Nem tudo o que parece é

1978
Postais em defesa do jardim do Rossio.
Comercio 780

Obviamente não existe qualquer processo de “judicialização” da política em Aveiro, mas sim o recurso elementar e democrático de qualquer cidadão em acudir aos tribunais, para tentar defender os interesses elementares de uma comunidade em preservar o seu património e valores.

Por David Iguaz *

O presidente da Câmara Municipal de Aveiro (CMA), numa carta aberta publicada recentemente, manifestava a sua indignação contra o facto de a Câmara que a preside estar a ser alvo de múltiplos processos judiciais, situação “nunca antes vista no Município de Aveiro”.

Convém salientar que nunca antes em Aveiro, desde o 25 de Abril, nos deparamos com uma forma tão despótica de fazer “política”, própria de tempos passados, que contraria a necessidade de descarbonização e de melhoria da qualidade do ar, desvaloriza a segurança das pessoas e do edificado e, sobretudo, critica a participação activa dos cidadãos na vida municipal, recorrendo sistematicamente ao insulto e desqualificação em vez de apresentar argumentos sensatos e factuais.

É pertinente começar por clarificar que obviamente não existe qualquer processo de “judicialização” da política em Aveiro, mas sim o recurso elementar e democrático de qualquer cidadão em acudir aos tribunais, para tentar defender os interesses elementares de uma comunidade em preservar o seu património e valores.

Quando o Presidente diz, na sua carta aberta, que “erros teremos seguramente pela nossa natureza humana, mas nenhum que deliberadamente incumpra a Lei ou a Ética que honramos…” parece esquecer que, quando os erros são tão frequentes e repetidos por motivos de surdez dos seus praticantes, é difícil tomar o erro pelo mero erro, pois o quadro com que nos passámos a deparar é um de natureza humana leviana e incompetente. Convém sempre lembrar o estipulado no Artigo 6º do Código Civil: “A ignorância ou má interpretação da Lei não justifica a falta do seu cumprimento nem isenta as pessoas das sanções nela estabelecidas”.
----
• **Tarefa 1**
No texto sobre a Câmara Municipal de Aveiro, que artigo do Código Civil é citado?
• **Tarefa 2**
Prolongue o texto sobre a Câmara Municipal de Aveiro a partir da última frase apresentada.
Os registos não têm qualquer papel nisto.
----
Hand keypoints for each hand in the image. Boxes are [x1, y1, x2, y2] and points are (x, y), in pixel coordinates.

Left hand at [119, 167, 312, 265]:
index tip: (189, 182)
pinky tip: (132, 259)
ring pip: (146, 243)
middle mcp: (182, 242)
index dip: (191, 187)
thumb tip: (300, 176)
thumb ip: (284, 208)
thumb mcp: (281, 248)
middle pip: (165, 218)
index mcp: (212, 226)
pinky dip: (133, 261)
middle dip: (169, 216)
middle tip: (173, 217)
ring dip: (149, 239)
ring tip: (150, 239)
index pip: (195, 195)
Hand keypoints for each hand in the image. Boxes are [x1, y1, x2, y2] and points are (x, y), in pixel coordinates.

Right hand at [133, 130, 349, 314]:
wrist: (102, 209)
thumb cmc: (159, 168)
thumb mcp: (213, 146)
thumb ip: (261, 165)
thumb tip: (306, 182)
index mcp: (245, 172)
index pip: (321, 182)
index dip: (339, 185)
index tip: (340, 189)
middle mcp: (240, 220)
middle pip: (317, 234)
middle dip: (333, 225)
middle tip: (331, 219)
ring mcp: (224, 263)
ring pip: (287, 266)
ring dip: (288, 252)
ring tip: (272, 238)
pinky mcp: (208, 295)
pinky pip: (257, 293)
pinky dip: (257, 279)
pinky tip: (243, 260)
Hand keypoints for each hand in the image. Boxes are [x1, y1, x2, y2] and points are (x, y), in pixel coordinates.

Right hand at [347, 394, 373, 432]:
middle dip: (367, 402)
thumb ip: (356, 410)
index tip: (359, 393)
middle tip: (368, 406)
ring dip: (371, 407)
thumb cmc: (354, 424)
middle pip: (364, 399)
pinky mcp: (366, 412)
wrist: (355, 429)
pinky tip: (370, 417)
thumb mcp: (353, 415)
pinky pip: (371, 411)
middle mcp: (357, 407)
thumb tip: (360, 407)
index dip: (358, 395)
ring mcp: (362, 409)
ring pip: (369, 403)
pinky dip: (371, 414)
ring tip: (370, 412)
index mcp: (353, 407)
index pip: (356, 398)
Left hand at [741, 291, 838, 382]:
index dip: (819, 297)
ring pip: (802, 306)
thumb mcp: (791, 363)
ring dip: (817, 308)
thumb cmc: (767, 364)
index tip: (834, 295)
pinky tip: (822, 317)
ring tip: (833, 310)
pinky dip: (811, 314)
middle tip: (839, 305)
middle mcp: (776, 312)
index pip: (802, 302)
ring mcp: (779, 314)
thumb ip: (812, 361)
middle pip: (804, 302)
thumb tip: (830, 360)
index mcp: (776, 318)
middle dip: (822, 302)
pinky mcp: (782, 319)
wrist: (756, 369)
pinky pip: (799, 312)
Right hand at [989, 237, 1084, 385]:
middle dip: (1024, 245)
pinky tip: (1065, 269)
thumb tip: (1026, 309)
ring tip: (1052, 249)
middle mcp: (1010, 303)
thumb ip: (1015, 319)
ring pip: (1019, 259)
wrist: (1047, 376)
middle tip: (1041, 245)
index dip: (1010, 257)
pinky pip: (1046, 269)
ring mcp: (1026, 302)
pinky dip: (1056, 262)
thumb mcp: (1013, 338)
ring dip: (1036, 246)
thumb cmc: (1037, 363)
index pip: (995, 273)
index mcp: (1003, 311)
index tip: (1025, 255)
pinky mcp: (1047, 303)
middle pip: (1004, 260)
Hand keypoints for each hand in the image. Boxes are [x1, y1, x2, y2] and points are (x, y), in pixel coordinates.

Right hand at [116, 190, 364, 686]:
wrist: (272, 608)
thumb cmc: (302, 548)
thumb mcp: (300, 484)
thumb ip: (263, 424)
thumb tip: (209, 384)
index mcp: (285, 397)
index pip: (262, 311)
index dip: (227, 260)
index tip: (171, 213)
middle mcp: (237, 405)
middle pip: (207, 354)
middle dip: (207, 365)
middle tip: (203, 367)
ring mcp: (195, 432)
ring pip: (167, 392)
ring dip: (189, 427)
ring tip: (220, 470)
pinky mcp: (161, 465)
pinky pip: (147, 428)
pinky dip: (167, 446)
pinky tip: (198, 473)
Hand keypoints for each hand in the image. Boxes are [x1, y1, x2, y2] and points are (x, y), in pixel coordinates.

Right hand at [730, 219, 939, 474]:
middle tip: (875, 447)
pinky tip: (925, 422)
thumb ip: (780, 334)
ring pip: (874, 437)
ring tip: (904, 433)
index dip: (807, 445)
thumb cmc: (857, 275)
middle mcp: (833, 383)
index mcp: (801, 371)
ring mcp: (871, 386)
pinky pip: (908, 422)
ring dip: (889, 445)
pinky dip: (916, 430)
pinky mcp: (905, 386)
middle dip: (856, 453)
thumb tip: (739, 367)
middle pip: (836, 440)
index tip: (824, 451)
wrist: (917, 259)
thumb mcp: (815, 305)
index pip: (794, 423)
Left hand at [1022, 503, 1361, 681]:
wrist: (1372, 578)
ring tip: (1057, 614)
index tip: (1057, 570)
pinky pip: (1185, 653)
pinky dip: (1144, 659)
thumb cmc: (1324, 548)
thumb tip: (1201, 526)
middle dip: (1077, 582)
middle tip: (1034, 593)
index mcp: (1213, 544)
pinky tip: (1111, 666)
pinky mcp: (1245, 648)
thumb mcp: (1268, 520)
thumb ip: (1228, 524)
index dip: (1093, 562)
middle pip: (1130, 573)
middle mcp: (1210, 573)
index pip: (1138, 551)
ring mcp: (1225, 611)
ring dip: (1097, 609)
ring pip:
----
• **Resposta 1**
O Artigo 6.º do Código Civil.

• **Resposta 2**
Para concretizar, tão só, alguns aspectos que estão na base dos referidos processos judiciais, bastará citar o facto gravíssimo da elaboração de uma acta falsa de uma Assembleia Municipal, ou a caducidade de todo o processo de revisão do PDM, para não mencionar a não resposta, por escrito e em tempo útil, às sugestões/reclamações dos participantes durante o período de discussão pública, a que a Autarquia é obviamente obrigada por lei.

Como é sabido, foi submetida recentemente uma providência cautelar no Tribunal Administrativo e Fiscal de Aveiro para impedir que um grande dolo pudesse advir da entrada em vigor do novo PDM, face às irregularidades descritas. O referido Tribunal entendeu, em recente sentença, que esse dolo (periculum in mora) não existiria, seguindo agora o seu curso um processo ordinário por via administrativa corrente, cujo desfecho final ainda está, obviamente, por decidir.

A principal preocupação neste processo foi acautelar os possíveis prejuízos que poderiam ocorrer para os munícipes no dia de amanhã, caso se comprovasse que, de facto, houve graves irregularidades nos procedimentos administrativos que culminaram na aprovação do novo PDM.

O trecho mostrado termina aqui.